--- Task requirements ---
Render each line of text in the data below as a JSON list of strings, one string per line, and omit any blank lines.
▬▬▬
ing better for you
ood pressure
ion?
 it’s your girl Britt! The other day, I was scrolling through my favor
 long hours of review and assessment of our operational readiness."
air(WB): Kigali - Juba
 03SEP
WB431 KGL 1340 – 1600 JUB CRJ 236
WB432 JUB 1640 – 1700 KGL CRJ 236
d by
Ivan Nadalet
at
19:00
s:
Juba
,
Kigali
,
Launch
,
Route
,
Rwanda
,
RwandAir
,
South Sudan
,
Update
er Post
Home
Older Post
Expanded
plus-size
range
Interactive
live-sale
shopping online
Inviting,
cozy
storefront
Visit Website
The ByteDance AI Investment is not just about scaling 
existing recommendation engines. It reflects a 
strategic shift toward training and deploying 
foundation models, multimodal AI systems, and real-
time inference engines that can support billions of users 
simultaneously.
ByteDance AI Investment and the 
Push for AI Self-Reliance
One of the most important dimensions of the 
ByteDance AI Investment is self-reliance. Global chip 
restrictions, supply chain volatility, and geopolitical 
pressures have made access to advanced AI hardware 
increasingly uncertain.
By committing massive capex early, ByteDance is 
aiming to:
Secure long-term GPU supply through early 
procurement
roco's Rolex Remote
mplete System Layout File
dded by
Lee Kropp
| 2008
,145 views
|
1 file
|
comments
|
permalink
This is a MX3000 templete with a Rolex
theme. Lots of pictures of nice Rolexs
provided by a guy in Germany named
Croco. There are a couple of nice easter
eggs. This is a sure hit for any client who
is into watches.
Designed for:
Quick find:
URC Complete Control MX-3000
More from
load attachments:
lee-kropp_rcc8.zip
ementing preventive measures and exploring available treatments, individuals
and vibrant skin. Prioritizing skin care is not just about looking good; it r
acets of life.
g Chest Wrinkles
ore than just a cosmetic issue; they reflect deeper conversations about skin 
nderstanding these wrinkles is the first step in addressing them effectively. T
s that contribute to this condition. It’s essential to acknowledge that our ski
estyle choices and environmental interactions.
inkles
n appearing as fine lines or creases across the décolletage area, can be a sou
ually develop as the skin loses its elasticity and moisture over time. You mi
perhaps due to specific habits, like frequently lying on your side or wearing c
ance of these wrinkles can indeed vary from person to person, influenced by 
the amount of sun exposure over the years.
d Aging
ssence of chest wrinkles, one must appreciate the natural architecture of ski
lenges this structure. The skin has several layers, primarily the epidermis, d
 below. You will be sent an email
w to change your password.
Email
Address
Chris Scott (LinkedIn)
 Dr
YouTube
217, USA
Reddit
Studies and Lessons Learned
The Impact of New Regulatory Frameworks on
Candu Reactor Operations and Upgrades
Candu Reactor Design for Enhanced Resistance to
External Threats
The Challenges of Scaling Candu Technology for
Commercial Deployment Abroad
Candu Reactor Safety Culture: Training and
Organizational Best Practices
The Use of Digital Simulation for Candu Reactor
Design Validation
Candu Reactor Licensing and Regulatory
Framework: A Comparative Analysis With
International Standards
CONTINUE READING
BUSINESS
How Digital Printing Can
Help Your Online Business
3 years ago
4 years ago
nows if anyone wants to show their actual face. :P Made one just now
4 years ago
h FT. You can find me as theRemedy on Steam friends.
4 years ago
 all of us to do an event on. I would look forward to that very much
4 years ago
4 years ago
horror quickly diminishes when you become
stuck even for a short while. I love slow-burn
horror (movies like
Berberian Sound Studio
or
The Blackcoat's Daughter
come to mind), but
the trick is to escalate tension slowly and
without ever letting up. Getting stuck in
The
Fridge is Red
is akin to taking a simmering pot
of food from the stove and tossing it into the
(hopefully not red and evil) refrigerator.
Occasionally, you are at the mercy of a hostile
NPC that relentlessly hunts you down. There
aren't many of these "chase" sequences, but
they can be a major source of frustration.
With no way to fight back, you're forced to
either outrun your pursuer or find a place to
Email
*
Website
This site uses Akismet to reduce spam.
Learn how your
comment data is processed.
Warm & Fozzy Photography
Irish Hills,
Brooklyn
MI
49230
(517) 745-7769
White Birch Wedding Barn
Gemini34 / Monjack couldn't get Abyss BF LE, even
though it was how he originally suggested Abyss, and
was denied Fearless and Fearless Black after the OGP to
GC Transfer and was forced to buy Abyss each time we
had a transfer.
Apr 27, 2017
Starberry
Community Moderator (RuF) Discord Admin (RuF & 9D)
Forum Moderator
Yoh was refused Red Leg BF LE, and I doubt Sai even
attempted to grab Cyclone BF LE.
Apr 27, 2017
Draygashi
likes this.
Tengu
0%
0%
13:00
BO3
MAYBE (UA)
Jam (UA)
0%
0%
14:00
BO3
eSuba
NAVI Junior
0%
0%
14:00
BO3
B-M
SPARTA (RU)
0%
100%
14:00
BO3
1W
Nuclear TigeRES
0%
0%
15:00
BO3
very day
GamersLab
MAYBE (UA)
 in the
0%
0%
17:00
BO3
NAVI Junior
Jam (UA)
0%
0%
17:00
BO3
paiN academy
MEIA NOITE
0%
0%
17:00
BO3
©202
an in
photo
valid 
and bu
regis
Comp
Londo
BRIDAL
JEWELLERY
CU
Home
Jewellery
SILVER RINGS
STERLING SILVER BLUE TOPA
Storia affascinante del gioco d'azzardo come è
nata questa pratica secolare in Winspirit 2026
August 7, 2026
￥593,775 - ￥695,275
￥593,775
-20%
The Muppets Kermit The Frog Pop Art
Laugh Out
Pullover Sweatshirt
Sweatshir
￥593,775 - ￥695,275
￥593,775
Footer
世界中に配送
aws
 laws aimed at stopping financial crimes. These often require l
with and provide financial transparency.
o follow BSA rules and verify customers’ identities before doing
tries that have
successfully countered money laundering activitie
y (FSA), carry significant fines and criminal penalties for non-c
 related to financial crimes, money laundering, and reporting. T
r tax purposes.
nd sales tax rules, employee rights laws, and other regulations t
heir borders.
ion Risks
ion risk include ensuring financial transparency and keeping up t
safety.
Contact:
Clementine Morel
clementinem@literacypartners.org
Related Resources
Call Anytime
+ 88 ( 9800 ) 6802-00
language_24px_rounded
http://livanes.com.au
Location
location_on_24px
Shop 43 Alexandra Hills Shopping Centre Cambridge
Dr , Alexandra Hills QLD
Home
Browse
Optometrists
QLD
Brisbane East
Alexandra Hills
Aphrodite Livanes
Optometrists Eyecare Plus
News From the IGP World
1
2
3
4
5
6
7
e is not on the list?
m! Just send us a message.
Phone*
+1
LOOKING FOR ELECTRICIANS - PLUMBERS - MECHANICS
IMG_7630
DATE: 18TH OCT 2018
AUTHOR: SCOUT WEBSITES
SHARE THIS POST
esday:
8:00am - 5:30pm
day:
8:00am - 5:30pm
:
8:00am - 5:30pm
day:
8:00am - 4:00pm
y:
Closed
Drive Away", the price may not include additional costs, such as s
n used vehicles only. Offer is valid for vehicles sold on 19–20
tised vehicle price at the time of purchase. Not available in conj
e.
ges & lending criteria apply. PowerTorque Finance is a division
▬▬▬
--- Output of the task ---
[
  "ing better for you",
  "ood pressure",
  "ion?",
  " it’s your girl Britt! The other day, I was scrolling through my favor",
  " long hours of review and assessment of our operational readiness.\"",
  "air(WB): Kigali - Juba",
  " 03SEP",
  "WB431 KGL 1340 – 1600 JUB CRJ 236",
  "WB432 JUB 1640 – 1700 KGL CRJ 236",
  "d by",
  "Ivan Nadalet",
  "at",
  "19:00",
  "s:",
  "Juba",
  ",",
  "Kigali",
  ",",
  "Launch",
  ",",
  "Route",
  ",",
  "Rwanda",
  ",",
  "RwandAir",
  ",",
  "South Sudan",
  ",",
  "Update",
  "er Post",
  "Home",
  "Older Post",
  "Expanded",
  "plus-size",
  "range",
  "Interactive",
  "live-sale",
  "shopping online",
  "Inviting,",
  "cozy",
  "storefront",
  "Visit Website",
  "The ByteDance AI Investment is not just about scaling ",
  "existing recommendation engines. It reflects a ",
  "strategic shift toward training and deploying ",
  "foundation models, multimodal AI systems, and real-",
  "time inference engines that can support billions of users ",
  "simultaneously.",
  "ByteDance AI Investment and the ",
  "Push for AI Self-Reliance",
  "One of the most important dimensions of the ",
  "ByteDance AI Investment is self-reliance. Global chip ",
  "restrictions, supply chain volatility, and geopolitical ",
  "pressures have made access to advanced AI hardware ",
  "increasingly uncertain.",
  "By committing massive capex early, ByteDance is ",
  "aiming to:",
  "Secure long-term GPU supply through early ",
  "procurement",
  "roco's Rolex Remote",
  "mplete System Layout File",
  "dded by",
  "Lee Kropp",
  "| 2008",
  ",145 views",
  "|",
  "1 file",
  "|",
  "comments",
  "|",
  "permalink",
  "This is a MX3000 templete with a Rolex",
  "theme. Lots of pictures of nice Rolexs",
  "provided by a guy in Germany named",
  "Croco. There are a couple of nice easter",
  "eggs. This is a sure hit for any client who",
  "is into watches.",
  "Designed for:",
  "Quick find:",
  "URC Complete Control MX-3000",
  "More from",
  "load attachments:",
  "lee-kropp_rcc8.zip",
  "ementing preventive measures and exploring available treatments, individuals",
  "and vibrant skin. Prioritizing skin care is not just about looking good; it r",
  "acets of life.",
  "g Chest Wrinkles",
  "ore than just a cosmetic issue; they reflect deeper conversations about skin ",
  "nderstanding these wrinkles is the first step in addressing them effectively. T",
  "s that contribute to this condition. It’s essential to acknowledge that our ski",
  "estyle choices and environmental interactions.",
  "inkles",
  "n appearing as fine lines or creases across the décolletage area, can be a sou",
  "ually develop as the skin loses its elasticity and moisture over time. You mi",
  "perhaps due to specific habits, like frequently lying on your side or wearing c",
  "ance of these wrinkles can indeed vary from person to person, influenced by ",
  "the amount of sun exposure over the years.",
  "d Aging",
  "ssence of chest wrinkles, one must appreciate the natural architecture of ski",
  "lenges this structure. The skin has several layers, primarily the epidermis, d",
  " below. You will be sent an email",
  "w to change your password.",
  "Email",
  "Address",
  "Chris Scott (LinkedIn)",
  " Dr",
  "YouTube",
  "217, USA",
  "Reddit",
  "Studies and Lessons Learned",
  "The Impact of New Regulatory Frameworks on",
  "Candu Reactor Operations and Upgrades",
  "Candu Reactor Design for Enhanced Resistance to",
  "External Threats",
  "The Challenges of Scaling Candu Technology for",
  "Commercial Deployment Abroad",
  "Candu Reactor Safety Culture: Training and",
  "Organizational Best Practices",
  "The Use of Digital Simulation for Candu Reactor",
  "Design Validation",
  "Candu Reactor Licensing and Regulatory",
  "Framework: A Comparative Analysis With",
  "International Standards",
  "CONTINUE READING",
  "BUSINESS",
  "How Digital Printing Can",
  "Help Your Online Business",
  "3 years ago",
  "4 years ago",
  "nows if anyone wants to show their actual face. :P Made one just now",
  "4 years ago",
  "h FT. You can find me as theRemedy on Steam friends.",
  "4 years ago",
  " all of us to do an event on. I would look forward to that very much",
  "4 years ago",
  "4 years ago",
  "horror quickly diminishes when you become",
  "stuck even for a short while. I love slow-burn",
  "horror (movies like",
  "Berberian Sound Studio",
  "or",
  "The Blackcoat's Daughter",
  "come to mind), but",
  "the trick is to escalate tension slowly and",
  "without ever letting up. Getting stuck in",
  "The",
  "Fridge is Red",
  "is akin to taking a simmering pot",
  "of food from the stove and tossing it into the",
  "(hopefully not red and evil) refrigerator.",
  "Occasionally, you are at the mercy of a hostile",
  "NPC that relentlessly hunts you down. There",
  "aren't many of these \"chase\" sequences, but",
  "they can be a major source of frustration.",
  "With no way to fight back, you're forced to",
  "either outrun your pursuer or find a place to",
  "Email",
  "*",
  "Website",
  "This site uses Akismet to reduce spam.",
  "Learn how your",
  "comment data is processed.",
  "Warm & Fozzy Photography",
  "Irish Hills,",
  "Brooklyn",
  "MI",
  "49230",
  "(517) 745-7769",
  "White Birch Wedding Barn",
  "Gemini34 / Monjack couldn't get Abyss BF LE, even",
  "though it was how he originally suggested Abyss, and",
  "was denied Fearless and Fearless Black after the OGP to",
  "GC Transfer and was forced to buy Abyss each time we",
  "had a transfer.",
  "Apr 27, 2017",
  "Starberry",
  "Community Moderator (RuF) Discord Admin (RuF & 9D)",
  "Forum Moderator",
  "Yoh was refused Red Leg BF LE, and I doubt Sai even",
  "attempted to grab Cyclone BF LE.",
  "Apr 27, 2017",
  "Draygashi",
  "likes this.",
  "Tengu",
  "0%",
  "0%",
  "13:00",
  "BO3",
  "MAYBE (UA)",
  "Jam (UA)",
  "0%",
  "0%",
  "14:00",
  "BO3",
  "eSuba",
  "NAVI Junior",
  "0%",
  "0%",
  "14:00",
  "BO3",
  "B-M",
  "SPARTA (RU)",
  "0%",
  "100%",
  "14:00",
  "BO3",
  "1W",
  "Nuclear TigeRES",
  "0%",
  "0%",
  "15:00",
  "BO3",
  "very day",
  "GamersLab",
  "MAYBE (UA)",
  " in the",
  "0%",
  "0%",
  "17:00",
  "BO3",
  "NAVI Junior",
  "Jam (UA)",
  "0%",
  "0%",
  "17:00",
  "BO3",
  "paiN academy",
  "MEIA NOITE",
  "0%",
  "0%",
  "17:00",
  "BO3",
  "©202",
  "an in",
  "photo",
  "valid ",
  "and bu",
  "regis",
  "Comp",
  "Londo",
  "BRIDAL",
  "JEWELLERY",
  "CU",
  "Home",
  "Jewellery",
  "SILVER RINGS",
  "STERLING SILVER BLUE TOPA",
  "Storia affascinante del gioco d'azzardo come è",
  "nata questa pratica secolare in Winspirit 2026",
  "August 7, 2026",
  "￥593,775 - ￥695,275",
  "￥593,775",
  "-20%",
  "The Muppets Kermit The Frog Pop Art",
  "Laugh Out",
  "Pullover Sweatshirt",
  "Sweatshir",
  "￥593,775 - ￥695,275",
  "￥593,775",
  "Footer",
  "世界中に配送",
  "aws",
  " laws aimed at stopping financial crimes. These often require l",
  "with and provide financial transparency.",
  "o follow BSA rules and verify customers’ identities before doing",
  "tries that have",
  "successfully countered money laundering activitie",
  "y (FSA), carry significant fines and criminal penalties for non-c",
  " related to financial crimes, money laundering, and reporting. T",
  "r tax purposes.",
  "nd sales tax rules, employee rights laws, and other regulations t",
  "heir borders.",
  "ion Risks",
  "ion risk include ensuring financial transparency and keeping up t",
  "safety.",
  "Contact:",
  "Clementine Morel",
  "clementinem@literacypartners.org",
  "Related Resources",
  "Call Anytime",
  "+ 88 ( 9800 ) 6802-00",
  "language_24px_rounded",
  "http://livanes.com.au",
  "Location",
  "location_on_24px",
  "Shop 43 Alexandra Hills Shopping Centre Cambridge",
  "Dr , Alexandra Hills QLD",
  "Home",
  "Browse",
  "Optometrists",
  "QLD",
  "Brisbane East",
  "Alexandra Hills",
  "Aphrodite Livanes",
  "Optometrists Eyecare Plus",
  "News From the IGP World",
  "1",
  "2",
  "3",
  "4",
  "5",
  "6",
  "7",
  "e is not on the list?",
  "m! Just send us a message.",
  "Phone*",
  "+1",
  "LOOKING FOR ELECTRICIANS - PLUMBERS - MECHANICS",
  "IMG_7630",
  "DATE: 18TH OCT 2018",
  "AUTHOR: SCOUT WEBSITES",
  "SHARE THIS POST",
  "esday:",
  "8:00am - 5:30pm",
  "day:",
  "8:00am - 5:30pm",
  ":",
  "8:00am - 5:30pm",
  "day:",
  "8:00am - 4:00pm",
  "y:",
  "Closed",
  "Drive Away\", the price may not include additional costs, such as s",
  "n used vehicles only. Offer is valid for vehicles sold on 19–20",
  "tised vehicle price at the time of purchase. Not available in conj",
  "e.",
  "ges & lending criteria apply. PowerTorque Finance is a division"
]